Reproduce word for word the part of the passage on fare collection that begins at "Kocur says the" and stops after "contract runs out.".

PASSAGE FOR REVIEW:
◇ ◇ ◇ ◇ ◇

Courtesy Scott Moore

The T never lived up to promises made when it abandoned tokens for Charlie cards in its first try at automatic fare collection says Mela Miles, a longtime transit advocate and co-chair of the Fairmount Indigo Transit Coalition.

“You would see some big red strip that went across that said ‘Sorry, no cash accepted at this machine. Sorry.’ All of these sorrys. And it was really a sorry system that broke down a lot,” she said.

“I went to two train stations yesterday and they had gates wide open that said ‘Out of service.’ Now, they're wide open, but if you walk through, you have just become a fare evader," Miles continued. 

Fare evasion remains a problem for Transport for London, which saw a slight rise in people riding buses for free after Cubic installed a similar system in that city. But overall, the London project has received praise. Retired MIT professor George Kocur worked on the algorithms for that project, and says they could be similarly used in Boston.

“There’s a feature in London called best value. You just tap away, and at the end of the week, you get the best fare as if you had done all the math yourself, figuring out whether you should get day passes or weekly passes, for which zones and which modes,” he said.

Kocur says the math also allows discounting of routes in low-income areas. T technology chief Block-Schachter says he’s excited about those possibilities, and so is transit activist Miles, so long as it works for everybody.

The way to determine that, says University of Wisconsin professor Richard Stewart, is for the T to re-evaluate the new system after it’s completely up and running, but before the contract runs out.

◇ ◇ ◇ ◇ ◇

INPUT DATA:
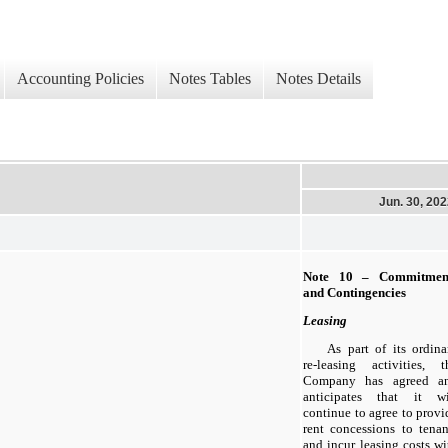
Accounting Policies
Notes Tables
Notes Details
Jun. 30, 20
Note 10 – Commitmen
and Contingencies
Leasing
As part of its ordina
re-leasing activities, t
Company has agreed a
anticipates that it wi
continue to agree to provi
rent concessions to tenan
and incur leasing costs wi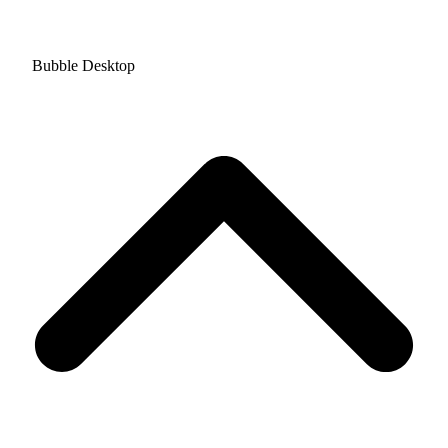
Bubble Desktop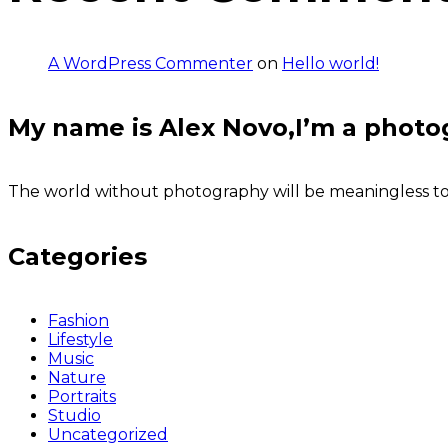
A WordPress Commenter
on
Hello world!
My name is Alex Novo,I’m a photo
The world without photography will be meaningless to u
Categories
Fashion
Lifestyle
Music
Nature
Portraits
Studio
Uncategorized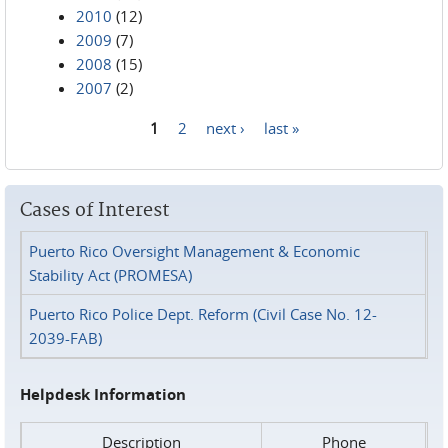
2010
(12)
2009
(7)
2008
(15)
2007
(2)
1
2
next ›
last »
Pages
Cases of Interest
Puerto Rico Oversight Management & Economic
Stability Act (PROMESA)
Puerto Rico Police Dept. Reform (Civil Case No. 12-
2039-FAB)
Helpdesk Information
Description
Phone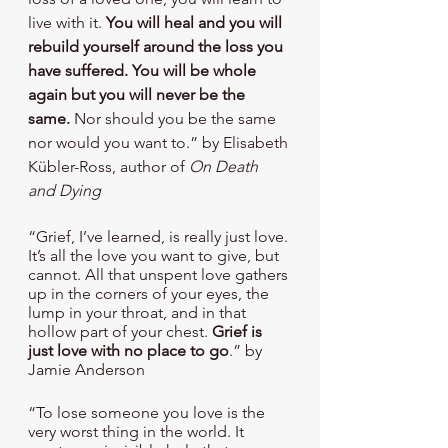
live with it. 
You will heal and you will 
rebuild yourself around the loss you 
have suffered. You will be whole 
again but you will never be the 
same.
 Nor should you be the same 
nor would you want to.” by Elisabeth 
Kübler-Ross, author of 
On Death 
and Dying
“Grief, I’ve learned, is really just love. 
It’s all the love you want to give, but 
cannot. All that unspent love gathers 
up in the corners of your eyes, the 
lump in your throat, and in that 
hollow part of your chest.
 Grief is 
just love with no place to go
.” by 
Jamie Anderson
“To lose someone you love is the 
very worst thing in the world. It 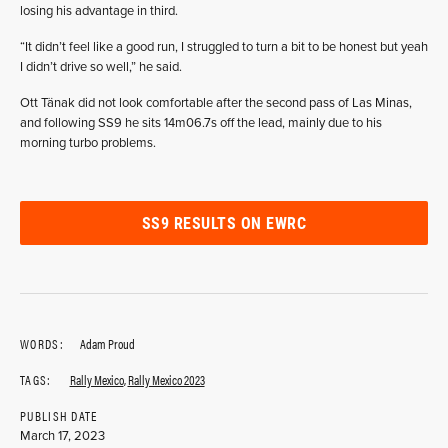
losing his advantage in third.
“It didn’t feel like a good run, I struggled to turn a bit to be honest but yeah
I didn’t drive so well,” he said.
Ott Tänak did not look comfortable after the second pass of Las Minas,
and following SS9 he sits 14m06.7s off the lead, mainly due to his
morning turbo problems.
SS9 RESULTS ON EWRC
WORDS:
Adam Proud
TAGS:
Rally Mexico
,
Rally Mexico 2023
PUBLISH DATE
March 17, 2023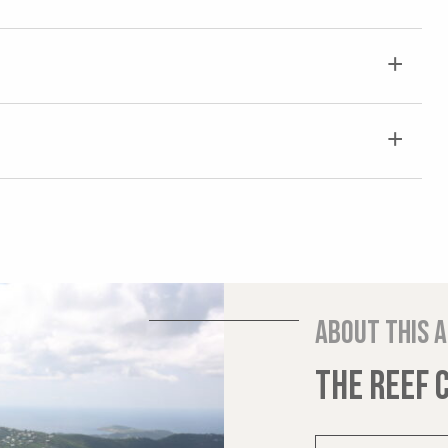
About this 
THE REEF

◇ ◇ ◇ ◇ ◇

SOLUTION TO THE EXERCISE:
Kocur says the math also allows discounting of routes in low-income areas. T technology chief Block-Schachter says he’s excited about those possibilities, and so is transit activist Miles, so long as it works for everybody.

The way to determine that, says University of Wisconsin professor Richard Stewart, is for the T to re-evaluate the new system after it’s completely up and running, but before the contract runs out.